In amber from Myanmar that dates to the mid-Cretaceous Period, Poinar and co-authors described a new genus and species of mosquito, which was named Priscoculex burmanicus. Various characteristics, including those related to wing veins, proboscis, antennae and abdomen indicate that Priscoculex is an early lineage of the anopheline mosquitoes.
"This discovery provides evidence that anophelines were radiating—diversifying from ancestral species—on the ancient megacontinent of Gondwana because it is now thought that Myanmar amber fossils originated on Gondwana," said Poinar, an international expert in using plant and animal life forms preserved in amber to learn more about the biology and ecology of the distant past.
Findings were published in Historical Biology.
Most malaria, especially the species that infect humans and other primates, is caused primarily by one genus of protozoa, Plasmodium, and spread mainly by anopheline mosquitoes. Ancestral forms of the disease may literally have determined animal survival and evolution, according to Poinar.
In a previous work, he suggested that the origins of malaria, which today can infect animals ranging from humans and other mammals to birds and reptiles, may have first appeared in an insect such as a biting midge that was found to be vectoring a type of malaria some 100 million years ago. Now he can include mosquitoes as possible malaria vectors that existed at the same time.
In a 2007 book, "What Bugged the Dinosaurs? Insects, Disease and Death in the Cretaceous," Poinar and his wife, Roberta, showed insect vectors from the Cretaceous with pathogens that could have contributed to the widespread extinction of the dinosaurs some 65 million years ago.
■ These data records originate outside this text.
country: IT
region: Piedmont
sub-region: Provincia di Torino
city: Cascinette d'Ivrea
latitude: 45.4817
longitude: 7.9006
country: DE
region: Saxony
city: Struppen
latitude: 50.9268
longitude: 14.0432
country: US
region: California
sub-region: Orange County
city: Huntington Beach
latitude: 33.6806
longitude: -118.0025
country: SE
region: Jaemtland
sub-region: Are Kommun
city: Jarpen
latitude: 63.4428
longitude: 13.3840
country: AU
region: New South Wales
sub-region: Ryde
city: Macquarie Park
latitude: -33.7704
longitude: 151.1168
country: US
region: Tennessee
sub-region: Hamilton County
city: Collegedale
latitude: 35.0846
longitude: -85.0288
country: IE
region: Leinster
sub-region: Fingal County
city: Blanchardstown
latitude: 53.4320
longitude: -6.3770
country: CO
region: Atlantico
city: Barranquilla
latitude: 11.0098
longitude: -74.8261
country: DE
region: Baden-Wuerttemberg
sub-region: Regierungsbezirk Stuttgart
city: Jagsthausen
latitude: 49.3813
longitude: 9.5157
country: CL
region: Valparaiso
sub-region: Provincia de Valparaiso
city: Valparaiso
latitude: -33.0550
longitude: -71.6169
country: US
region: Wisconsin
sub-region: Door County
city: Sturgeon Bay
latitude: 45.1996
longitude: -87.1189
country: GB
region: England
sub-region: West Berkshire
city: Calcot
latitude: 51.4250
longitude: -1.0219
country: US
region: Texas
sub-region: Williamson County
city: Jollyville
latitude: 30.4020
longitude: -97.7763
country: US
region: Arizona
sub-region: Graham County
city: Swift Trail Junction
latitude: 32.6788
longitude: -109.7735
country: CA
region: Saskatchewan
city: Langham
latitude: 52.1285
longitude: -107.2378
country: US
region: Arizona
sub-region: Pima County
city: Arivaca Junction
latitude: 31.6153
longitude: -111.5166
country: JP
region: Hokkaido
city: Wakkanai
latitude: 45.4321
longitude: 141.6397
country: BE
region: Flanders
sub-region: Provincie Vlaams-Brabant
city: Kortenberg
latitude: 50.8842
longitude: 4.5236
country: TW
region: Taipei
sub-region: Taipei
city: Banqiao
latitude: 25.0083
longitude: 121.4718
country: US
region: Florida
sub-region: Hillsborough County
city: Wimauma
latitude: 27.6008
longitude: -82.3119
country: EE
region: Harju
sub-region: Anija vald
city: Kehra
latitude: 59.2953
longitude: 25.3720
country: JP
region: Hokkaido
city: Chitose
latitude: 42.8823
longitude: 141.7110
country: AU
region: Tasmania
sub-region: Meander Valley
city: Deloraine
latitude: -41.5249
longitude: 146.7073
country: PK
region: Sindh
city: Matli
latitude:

"There were catastrophic events that happened around that time, such as asteroid impacts, climatic changes and lava flows," the Poinars' wrote. "But it's still clear that dinosaurs declined and slowly became extinct over thousands of years, which suggests other issues must also have been at work. Insects, microbial pathogens such as malaria, and other vertebrate diseases were just emerging around that time."
Scientists have long debated about how and when malaria evolved, said Poinar, who was the first to discover malaria in a 15- to 20-million-year-old fossil mosquito from the New World, in what is now the Dominican Republic.
It was the first fossil record of Plasmodium malaria, one type of which is now the strain that infects and kills humans.
Understanding the ancient history of malaria, Poinar said, might offer clues on how its modern-day life cycle evolved and how to interrupt its transmission. Since the sexual reproductive stage of malaria only occurs in the insect vectors, Poinar considers the vectors to be the primary hosts of the malarial pathogen, rather than the vertebrates they infect.
The first human recording of malaria was in China in 2,700 B.C., and some researchers say it may have resulted in the fall of the Roman Empire. In 2017 there were 219 million cases of malaria worldwide, according to the World Health Organization. Immunity rarely occurs naturally and the search for a vaccine has not yet been successful.